Reproduce the stretch from "By stark contrast, in" through "you’re comfortable making." in the passage on the Kennedy assassination, word for word.

**Provided passage**
----

More to the point in the JFK era, it was the official view of J. Edgar Hoover’s FBI that organized crime was a non-factor in the United States, a view that infuriated Bobby Kennedy especially since the FBI’s “investigations” of Marcello’s New Orleans operations were consistently misdirected and thwarted.
For me this is, ironically, the Occam’s Razor phase of the story.
In order to accept that Oswald acted alone you have to ignore/outright dismiss his very strange associations with Dallas’ very right-wing “White Russian” community and the crowd he assorted with in New Orleans, as well as his lack of expertise as a marksman, his jailhouse assertion that “I’m just the patsy” [an interested choice of words] and accept as his motivation that he was … suffering from low self-esteem. It’s not what you call a neat scenario.
By stark contrast, in the Marcello-driven version of events you have a bona fide, serious-as-a-heart attack adversary, requiring by far the fewest assumptions to reach a conclusion … if … if it is a conclusion you’re comfortable making.
Means: Organized crime, should you choose to believe it exists, has professionals it can call upon to kill anyone. (Ask Whitey Bulger’s FBI compatriots.) And you don’t need an Oliver Stone-sized conspiracy. Just maybe a half dozen guys doing what they do.

----

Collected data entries
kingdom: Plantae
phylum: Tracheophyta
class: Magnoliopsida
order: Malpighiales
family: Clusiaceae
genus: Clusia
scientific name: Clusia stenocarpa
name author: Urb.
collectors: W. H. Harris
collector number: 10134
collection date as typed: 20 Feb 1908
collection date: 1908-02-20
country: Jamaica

----

**Completed task**
By stark contrast, in the Marcello-driven version of events you have a bona fide, serious-as-a-heart attack adversary, requiring by far the fewest assumptions to reach a conclusion … if … if it is a conclusion you’re comfortable making.